Giant Bubble in Space
An international team of astrophysicists have uncovered an enormous bubble currently being ‘inflated’ by the regular eruptions from a binary star system within the Andromeda Galaxy.
Recent observations with the Liverpool Telescope and Hubble Space Telescope, supported by spectroscopy from the Gran Telescopio Canarias, and the Hobby Eberly Telescope (some of the largest astronomy facilities on Earth) discovered this enormous shell-like nebula surrounding ‘M31N 2008-12a’, a recurrent novae located in our neighbouring Andromeda Galaxy. At almost 400 lightyears across – and still growing - this shell is far bigger than a typical nova remnant (usually around a lightyear in size) and even larger than most supernova remnants.
Novae are created when you have a pair of stars where one is a white dwarf and the other is close enough for gas to fall from it's outer regions onto the white dwarf. When the gas builds up enough on the white dwarf it can cause a huge thermo-nuclear explosion like a giant hydrogen bomb, which blasts even more gas out into space in a nova eruption. Then the process re-starts, with the gas slowly building up until it again reaches a critical level..
For most novae, there is a long time - maybe thousands of years - between eruptions, but for recurrent novae, the gas builds up fast enough for the eruptions to occur much more frequently. This nova is very rare in that it has eruptions almost every year.
As Matt Darnley from the Astrophysics Research Institute here at LJMU here in Liverpool explains "Each year ‘12a’ (as we lovingly refer to it) undergoes a thermonuclear eruption on the surface of its white dwarf. These are essentially hydrogen bombs, which eject material equivalent to about the mass of the Moon in all directions at a few thousand kilometres per second. These ejecta act like a snow plough, piling the surrounding ‘interstellar medium’ up to form the shell we observe – the outer ‘skin’ of the bubble, or the ‘super-remnant’ as we have named it.”

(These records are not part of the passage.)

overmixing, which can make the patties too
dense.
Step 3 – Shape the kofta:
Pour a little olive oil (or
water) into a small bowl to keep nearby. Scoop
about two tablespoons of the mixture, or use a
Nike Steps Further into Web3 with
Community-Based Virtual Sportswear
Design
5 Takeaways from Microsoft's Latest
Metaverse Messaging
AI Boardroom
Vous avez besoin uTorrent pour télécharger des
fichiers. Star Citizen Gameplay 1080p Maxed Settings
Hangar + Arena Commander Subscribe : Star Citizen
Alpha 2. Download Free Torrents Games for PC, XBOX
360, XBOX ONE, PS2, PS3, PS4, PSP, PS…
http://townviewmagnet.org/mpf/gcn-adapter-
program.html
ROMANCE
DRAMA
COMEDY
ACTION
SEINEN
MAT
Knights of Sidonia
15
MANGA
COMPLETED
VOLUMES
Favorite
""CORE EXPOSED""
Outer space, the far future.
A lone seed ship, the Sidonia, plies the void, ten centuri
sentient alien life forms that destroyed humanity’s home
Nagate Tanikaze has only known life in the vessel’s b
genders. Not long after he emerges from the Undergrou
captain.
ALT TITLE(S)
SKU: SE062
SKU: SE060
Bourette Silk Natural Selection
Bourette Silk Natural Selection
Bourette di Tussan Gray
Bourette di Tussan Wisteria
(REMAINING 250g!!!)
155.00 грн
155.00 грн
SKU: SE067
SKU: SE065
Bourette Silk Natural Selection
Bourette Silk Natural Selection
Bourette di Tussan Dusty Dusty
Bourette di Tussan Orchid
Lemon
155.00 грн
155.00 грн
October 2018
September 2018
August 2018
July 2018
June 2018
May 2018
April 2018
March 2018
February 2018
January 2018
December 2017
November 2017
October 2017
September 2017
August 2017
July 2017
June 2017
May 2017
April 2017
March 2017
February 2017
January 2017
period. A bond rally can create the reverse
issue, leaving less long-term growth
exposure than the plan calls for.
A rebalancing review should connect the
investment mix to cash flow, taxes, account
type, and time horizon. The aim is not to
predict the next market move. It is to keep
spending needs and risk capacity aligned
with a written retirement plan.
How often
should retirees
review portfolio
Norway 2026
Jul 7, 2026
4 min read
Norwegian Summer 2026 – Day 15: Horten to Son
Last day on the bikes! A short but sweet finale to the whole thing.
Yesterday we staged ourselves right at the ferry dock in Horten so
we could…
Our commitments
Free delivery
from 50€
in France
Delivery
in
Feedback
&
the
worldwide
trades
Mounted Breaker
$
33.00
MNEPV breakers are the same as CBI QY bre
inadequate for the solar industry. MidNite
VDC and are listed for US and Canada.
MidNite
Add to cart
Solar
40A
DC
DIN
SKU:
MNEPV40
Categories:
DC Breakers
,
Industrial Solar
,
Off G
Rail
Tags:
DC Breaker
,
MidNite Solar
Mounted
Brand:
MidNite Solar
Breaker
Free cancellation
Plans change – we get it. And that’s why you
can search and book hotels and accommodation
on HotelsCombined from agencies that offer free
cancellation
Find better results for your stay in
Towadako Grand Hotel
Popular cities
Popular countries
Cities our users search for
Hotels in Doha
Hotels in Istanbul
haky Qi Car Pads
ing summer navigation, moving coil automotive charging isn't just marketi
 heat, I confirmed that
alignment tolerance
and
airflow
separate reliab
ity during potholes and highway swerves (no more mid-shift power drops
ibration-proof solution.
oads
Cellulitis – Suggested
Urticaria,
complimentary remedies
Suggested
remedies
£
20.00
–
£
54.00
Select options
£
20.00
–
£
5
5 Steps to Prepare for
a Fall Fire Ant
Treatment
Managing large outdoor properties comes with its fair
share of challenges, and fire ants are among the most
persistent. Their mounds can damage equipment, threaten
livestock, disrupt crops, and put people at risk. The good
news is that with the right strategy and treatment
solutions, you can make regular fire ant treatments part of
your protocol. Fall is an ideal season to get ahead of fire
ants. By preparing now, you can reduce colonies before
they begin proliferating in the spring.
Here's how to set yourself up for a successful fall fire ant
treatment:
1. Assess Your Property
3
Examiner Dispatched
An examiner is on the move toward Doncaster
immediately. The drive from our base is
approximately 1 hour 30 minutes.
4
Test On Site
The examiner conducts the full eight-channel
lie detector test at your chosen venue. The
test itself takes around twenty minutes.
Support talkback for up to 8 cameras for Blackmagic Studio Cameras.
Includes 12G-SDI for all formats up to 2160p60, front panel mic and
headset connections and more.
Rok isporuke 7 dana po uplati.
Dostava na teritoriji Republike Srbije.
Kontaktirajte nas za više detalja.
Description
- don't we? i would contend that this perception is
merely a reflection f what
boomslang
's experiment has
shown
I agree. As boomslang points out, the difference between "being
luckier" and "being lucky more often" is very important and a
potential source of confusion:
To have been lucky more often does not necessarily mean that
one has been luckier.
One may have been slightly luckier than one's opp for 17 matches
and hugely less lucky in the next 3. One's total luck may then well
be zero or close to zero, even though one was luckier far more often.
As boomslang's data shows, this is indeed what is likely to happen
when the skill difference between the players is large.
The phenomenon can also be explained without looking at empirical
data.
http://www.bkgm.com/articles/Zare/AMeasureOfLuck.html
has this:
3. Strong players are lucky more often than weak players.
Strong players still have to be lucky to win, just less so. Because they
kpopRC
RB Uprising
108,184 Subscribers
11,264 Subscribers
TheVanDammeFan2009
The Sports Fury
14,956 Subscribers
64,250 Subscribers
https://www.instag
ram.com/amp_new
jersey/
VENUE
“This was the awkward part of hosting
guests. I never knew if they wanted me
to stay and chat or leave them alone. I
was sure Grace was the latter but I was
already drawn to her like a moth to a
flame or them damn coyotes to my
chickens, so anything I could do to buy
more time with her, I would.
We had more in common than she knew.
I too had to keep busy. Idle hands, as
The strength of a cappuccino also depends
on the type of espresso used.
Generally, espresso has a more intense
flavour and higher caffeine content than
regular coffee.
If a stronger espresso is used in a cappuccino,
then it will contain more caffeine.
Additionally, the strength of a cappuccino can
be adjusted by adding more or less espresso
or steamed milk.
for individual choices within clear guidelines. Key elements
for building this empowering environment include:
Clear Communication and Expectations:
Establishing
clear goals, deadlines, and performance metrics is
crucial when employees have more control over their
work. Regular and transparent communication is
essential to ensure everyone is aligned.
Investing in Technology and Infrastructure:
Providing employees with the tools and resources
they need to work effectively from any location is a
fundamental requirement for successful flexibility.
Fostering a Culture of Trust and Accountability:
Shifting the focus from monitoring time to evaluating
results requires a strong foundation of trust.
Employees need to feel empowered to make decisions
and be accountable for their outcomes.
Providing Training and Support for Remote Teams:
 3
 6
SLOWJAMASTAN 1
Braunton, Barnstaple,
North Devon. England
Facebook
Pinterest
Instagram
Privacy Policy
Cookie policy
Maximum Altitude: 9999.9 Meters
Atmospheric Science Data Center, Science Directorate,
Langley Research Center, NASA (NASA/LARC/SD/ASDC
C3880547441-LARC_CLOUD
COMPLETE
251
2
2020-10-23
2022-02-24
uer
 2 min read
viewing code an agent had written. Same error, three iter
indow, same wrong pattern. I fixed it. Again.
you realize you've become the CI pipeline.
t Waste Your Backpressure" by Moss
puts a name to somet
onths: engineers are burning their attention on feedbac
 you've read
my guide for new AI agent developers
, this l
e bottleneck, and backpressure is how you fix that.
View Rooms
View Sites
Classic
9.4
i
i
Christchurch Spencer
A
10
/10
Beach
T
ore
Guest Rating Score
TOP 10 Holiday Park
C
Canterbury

These new observations coupled with state-of-the-art computer simulations (carried out at LJMU and the University of Manchester) have revealed that this vast shell is in fact the remains of not just one nova eruption but possibly millions – all from the same system.
As well as its uniqueness and huge scale, the discovery of this super-remnant may turn out to be even more exciting.
Dr Darnley continued: “Studying 12a and its super-remnant could help us to understand how some white dwarfs grow to their critical upper mass and how they actually explode once they gets there as a ‘Type Ia Supernova’. Type Ia supernovae are critical tools used to work out how the universe expands and grows.” In a related work, also led by Matt Darnley, this team has predicted that 12a will ultimately explode as a Type Ia Supernova in less than 20,000 years – a very short time in cosmological terms.
So, as well as being busy taking your observations, the Liverpool Telescope is also keeping up its main job of helping us to discover more and more about the Universe.